→ **Passage provided**
○ ○ ○ ○

Introduction
There are about fifty thousand workers in Guatemala coffee fields. The fields accommodate many families, each of whom inhabits a small shack within the confines of an encampment (Wagner & Stull, 2001). Some encampments are known to have no less than a hundred families. Guatemala coffee production began in the 1850s. Guatemala was the top coffee producer in Central America in the twentieth century. The initial growth of coffee in the region was slow due to lack of mechanization and enough finances to boost growth; hence depended on family loans. The plantations have been increasingly owned by foreign companies who have the financial power to provide investments for coffee planting. There is a scarcity of laborers in the region due to the rapid increase in coffee production (Wagner & Stull, 2001).

○ ○ ○ ○

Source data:

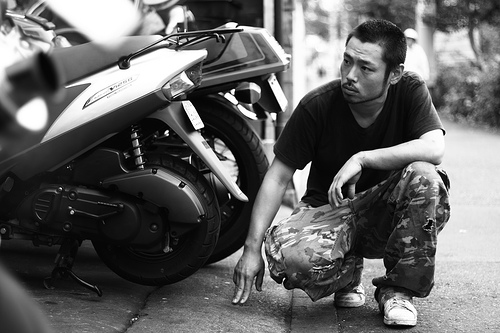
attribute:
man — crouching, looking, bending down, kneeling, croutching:
[219, 2, 451, 321]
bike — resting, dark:
[4, 21, 279, 274]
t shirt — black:
[262, 67, 461, 217]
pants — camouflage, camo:
[266, 164, 451, 296]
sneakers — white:
[329, 266, 419, 327]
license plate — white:
[176, 98, 213, 132]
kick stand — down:
[57, 262, 111, 302]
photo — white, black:
[2, 3, 499, 330]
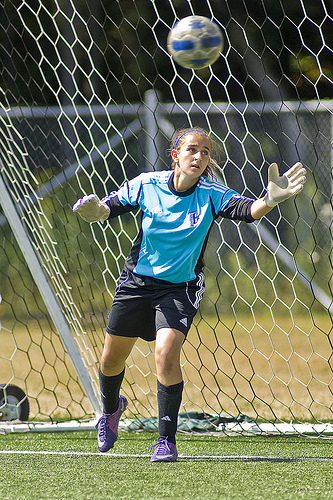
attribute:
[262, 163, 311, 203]
gloves — white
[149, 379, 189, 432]
sock — black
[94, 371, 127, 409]
sock — black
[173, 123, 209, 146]
headband — blue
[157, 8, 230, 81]
ball — white, blue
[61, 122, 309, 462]
woman — playing soccer, standing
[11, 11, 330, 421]
net — white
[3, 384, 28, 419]
wheel — black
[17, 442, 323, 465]
line — white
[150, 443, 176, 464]
shoe — purple, pink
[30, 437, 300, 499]
grass — green, fresh, short, viewable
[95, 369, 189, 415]
socks — black, dark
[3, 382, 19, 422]
tire — silver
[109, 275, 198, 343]
shorts — black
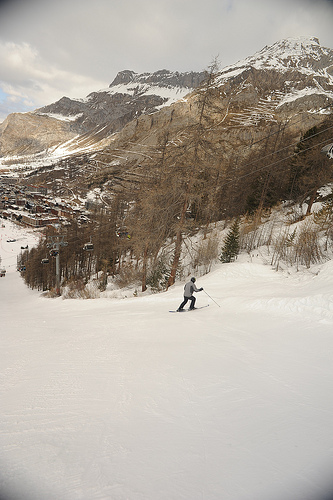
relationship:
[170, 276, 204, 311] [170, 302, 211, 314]
skier has two skis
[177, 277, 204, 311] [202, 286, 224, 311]
skier has two ski poles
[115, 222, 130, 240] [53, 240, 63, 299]
ski lift on a tower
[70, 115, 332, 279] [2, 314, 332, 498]
trees along slope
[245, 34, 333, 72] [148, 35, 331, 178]
snow covered peaks on mountain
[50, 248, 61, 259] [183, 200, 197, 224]
skiers on lift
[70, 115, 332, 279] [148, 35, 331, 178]
evergreens on mountain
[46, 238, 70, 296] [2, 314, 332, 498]
ski lift tower on slope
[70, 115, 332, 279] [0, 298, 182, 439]
pine trees along ski trail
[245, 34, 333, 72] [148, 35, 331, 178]
snow on mountain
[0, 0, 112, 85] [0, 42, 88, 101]
sky has clouds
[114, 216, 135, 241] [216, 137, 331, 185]
ski chairs secured by cables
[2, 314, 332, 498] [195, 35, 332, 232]
white snow in mountains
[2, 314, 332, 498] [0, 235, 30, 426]
white snow on trails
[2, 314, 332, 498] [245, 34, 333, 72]
white snow on peaks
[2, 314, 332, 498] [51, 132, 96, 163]
white snow along ski trails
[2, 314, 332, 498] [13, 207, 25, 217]
white snow on roofs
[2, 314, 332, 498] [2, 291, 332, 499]
white snow on slope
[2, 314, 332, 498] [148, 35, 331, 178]
white snow in mountain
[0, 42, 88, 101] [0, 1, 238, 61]
clouds in gray sky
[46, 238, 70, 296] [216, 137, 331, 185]
chair lift has cables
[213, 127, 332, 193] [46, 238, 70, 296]
thin cables between towers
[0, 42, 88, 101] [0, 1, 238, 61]
snow clouds in sky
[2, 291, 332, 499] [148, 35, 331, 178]
slope on mountain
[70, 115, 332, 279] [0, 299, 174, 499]
pine trees bordering trail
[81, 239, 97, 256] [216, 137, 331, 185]
lift chairs on tower cables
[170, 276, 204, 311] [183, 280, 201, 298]
skiers has a grey jacket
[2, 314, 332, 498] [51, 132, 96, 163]
snow covered ski trails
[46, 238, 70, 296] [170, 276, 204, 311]
ski lift transports skiers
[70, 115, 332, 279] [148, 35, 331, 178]
forest in mountain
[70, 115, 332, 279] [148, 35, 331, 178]
pine trees in mountain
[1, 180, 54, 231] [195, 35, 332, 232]
city in mountains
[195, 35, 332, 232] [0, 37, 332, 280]
mountains in valley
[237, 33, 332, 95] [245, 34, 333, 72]
peaks have snow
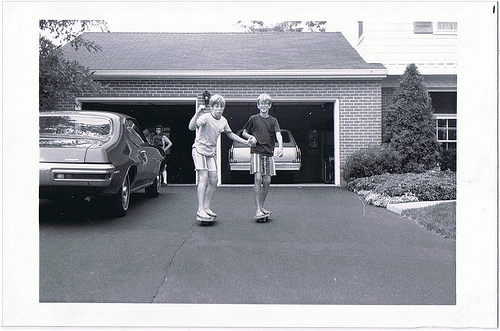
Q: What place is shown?
A: It is a garage.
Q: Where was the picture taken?
A: It was taken at the garage.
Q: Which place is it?
A: It is a garage.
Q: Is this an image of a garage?
A: Yes, it is showing a garage.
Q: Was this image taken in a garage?
A: Yes, it was taken in a garage.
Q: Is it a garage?
A: Yes, it is a garage.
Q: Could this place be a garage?
A: Yes, it is a garage.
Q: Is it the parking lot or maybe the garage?
A: It is the garage.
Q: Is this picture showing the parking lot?
A: No, the picture is showing the garage.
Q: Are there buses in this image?
A: No, there are no buses.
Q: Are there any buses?
A: No, there are no buses.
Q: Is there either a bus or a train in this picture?
A: No, there are no buses or trains.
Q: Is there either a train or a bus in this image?
A: No, there are no buses or trains.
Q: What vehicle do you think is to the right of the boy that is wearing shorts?
A: The vehicle is a car.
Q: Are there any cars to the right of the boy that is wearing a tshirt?
A: Yes, there is a car to the right of the boy.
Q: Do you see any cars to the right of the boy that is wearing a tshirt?
A: Yes, there is a car to the right of the boy.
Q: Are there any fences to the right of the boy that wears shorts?
A: No, there is a car to the right of the boy.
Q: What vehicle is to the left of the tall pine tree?
A: The vehicle is a car.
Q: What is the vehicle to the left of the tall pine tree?
A: The vehicle is a car.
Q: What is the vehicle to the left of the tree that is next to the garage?
A: The vehicle is a car.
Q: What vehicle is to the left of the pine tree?
A: The vehicle is a car.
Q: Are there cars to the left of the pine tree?
A: Yes, there is a car to the left of the pine tree.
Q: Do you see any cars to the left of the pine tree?
A: Yes, there is a car to the left of the pine tree.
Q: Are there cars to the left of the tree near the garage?
A: Yes, there is a car to the left of the pine tree.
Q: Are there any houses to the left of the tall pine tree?
A: No, there is a car to the left of the pine tree.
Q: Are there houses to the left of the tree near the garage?
A: No, there is a car to the left of the pine tree.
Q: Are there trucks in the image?
A: No, there are no trucks.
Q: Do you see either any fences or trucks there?
A: No, there are no trucks or fences.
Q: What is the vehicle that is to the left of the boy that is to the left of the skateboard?
A: The vehicle is a car.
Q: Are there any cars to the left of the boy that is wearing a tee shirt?
A: Yes, there is a car to the left of the boy.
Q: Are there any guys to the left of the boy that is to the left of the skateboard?
A: No, there is a car to the left of the boy.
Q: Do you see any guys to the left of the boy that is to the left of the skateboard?
A: No, there is a car to the left of the boy.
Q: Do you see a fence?
A: No, there are no fences.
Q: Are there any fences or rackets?
A: No, there are no fences or rackets.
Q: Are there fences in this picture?
A: No, there are no fences.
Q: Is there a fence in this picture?
A: No, there are no fences.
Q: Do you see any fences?
A: No, there are no fences.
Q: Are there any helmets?
A: No, there are no helmets.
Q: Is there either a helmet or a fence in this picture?
A: No, there are no helmets or fences.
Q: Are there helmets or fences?
A: No, there are no helmets or fences.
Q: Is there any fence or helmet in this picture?
A: No, there are no helmets or fences.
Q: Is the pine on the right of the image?
A: Yes, the pine is on the right of the image.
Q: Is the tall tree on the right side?
A: Yes, the pine is on the right of the image.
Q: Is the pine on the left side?
A: No, the pine is on the right of the image.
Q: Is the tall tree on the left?
A: No, the pine is on the right of the image.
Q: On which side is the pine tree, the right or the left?
A: The pine tree is on the right of the image.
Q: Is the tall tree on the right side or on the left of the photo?
A: The pine tree is on the right of the image.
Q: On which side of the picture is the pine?
A: The pine is on the right of the image.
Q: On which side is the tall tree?
A: The pine is on the right of the image.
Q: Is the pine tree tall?
A: Yes, the pine tree is tall.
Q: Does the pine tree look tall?
A: Yes, the pine tree is tall.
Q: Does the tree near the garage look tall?
A: Yes, the pine tree is tall.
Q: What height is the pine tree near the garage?
A: The pine is tall.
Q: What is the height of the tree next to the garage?
A: The pine is tall.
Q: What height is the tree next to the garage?
A: The pine is tall.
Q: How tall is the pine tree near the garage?
A: The pine is tall.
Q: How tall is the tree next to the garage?
A: The pine is tall.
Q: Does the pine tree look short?
A: No, the pine tree is tall.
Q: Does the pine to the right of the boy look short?
A: No, the pine is tall.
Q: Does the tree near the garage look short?
A: No, the pine is tall.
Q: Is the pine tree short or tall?
A: The pine tree is tall.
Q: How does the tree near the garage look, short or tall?
A: The pine tree is tall.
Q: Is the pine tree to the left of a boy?
A: No, the pine tree is to the right of a boy.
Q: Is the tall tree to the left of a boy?
A: No, the pine tree is to the right of a boy.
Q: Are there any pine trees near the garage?
A: Yes, there is a pine tree near the garage.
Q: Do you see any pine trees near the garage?
A: Yes, there is a pine tree near the garage.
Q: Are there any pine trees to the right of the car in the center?
A: Yes, there is a pine tree to the right of the car.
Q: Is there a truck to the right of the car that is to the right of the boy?
A: No, there is a pine tree to the right of the car.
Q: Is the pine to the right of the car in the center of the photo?
A: Yes, the pine is to the right of the car.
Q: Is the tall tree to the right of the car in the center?
A: Yes, the pine is to the right of the car.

○ ○ ○ ○

→ **Tasks to perform**
1. Reproduce the passage on Guatemala coffee fields, starting with "Introduction" and going on through "production (Wagner & Stull, 2001).".
2. According to the passage on Guatemala coffee fields, in what decade did coffee production in Guatemala begin?
3. Extend the passage on Guatemala coffee fields, picking up after its final sentence.

→ **Answers**
1.
Introduction
There are about fifty thousand workers in Guatemala coffee fields. The fields accommodate many families, each of whom inhabits a small shack within the confines of an encampment (Wagner & Stull, 2001). Some encampments are known to have no less than a hundred families. Guatemala coffee production began in the 1850s. Guatemala was the top coffee producer in Central America in the twentieth century. The initial growth of coffee in the region was slow due to lack of mechanization and enough finances to boost growth; hence depended on family loans. The plantations have been increasingly owned by foreign companies who have the financial power to provide investments for coffee planting. There is a scarcity of laborers in the region due to the rapid increase in coffee production (Wagner & Stull, 2001).

2. The 1850s.

3.
Guatemala's Coffee Sector
Guatemala's coffee sector has had a history of violence and forced labor making the workers vulnerable to abuse. Coffee is tied to a long history of colonialism and slavery. Coffee growing in the region came with the Spanish, who disturbed the people's indigenous way of life (Kutschbach, 2019). Throughout the colonial period and after the Central American countries' independence, various laws concerning land tenure made the indigenous people either concert their land into plantations or moved away from the land. With the invention of chemical dye in Europe in the 1800s, the market for Guatemala indigo and cochineal, which was their main export, collapsed. Farming coffee replaced the export crop to become the new export and source of living for residents (Wagner & Stull, 2001). The local government supported it through trade and tax treatments. By 1859 more than half a million coffee trees had been plated around Antigua, Coban, and San Marcos, which, when harvested, were exported to European countries (Wagner & Stull, 2001).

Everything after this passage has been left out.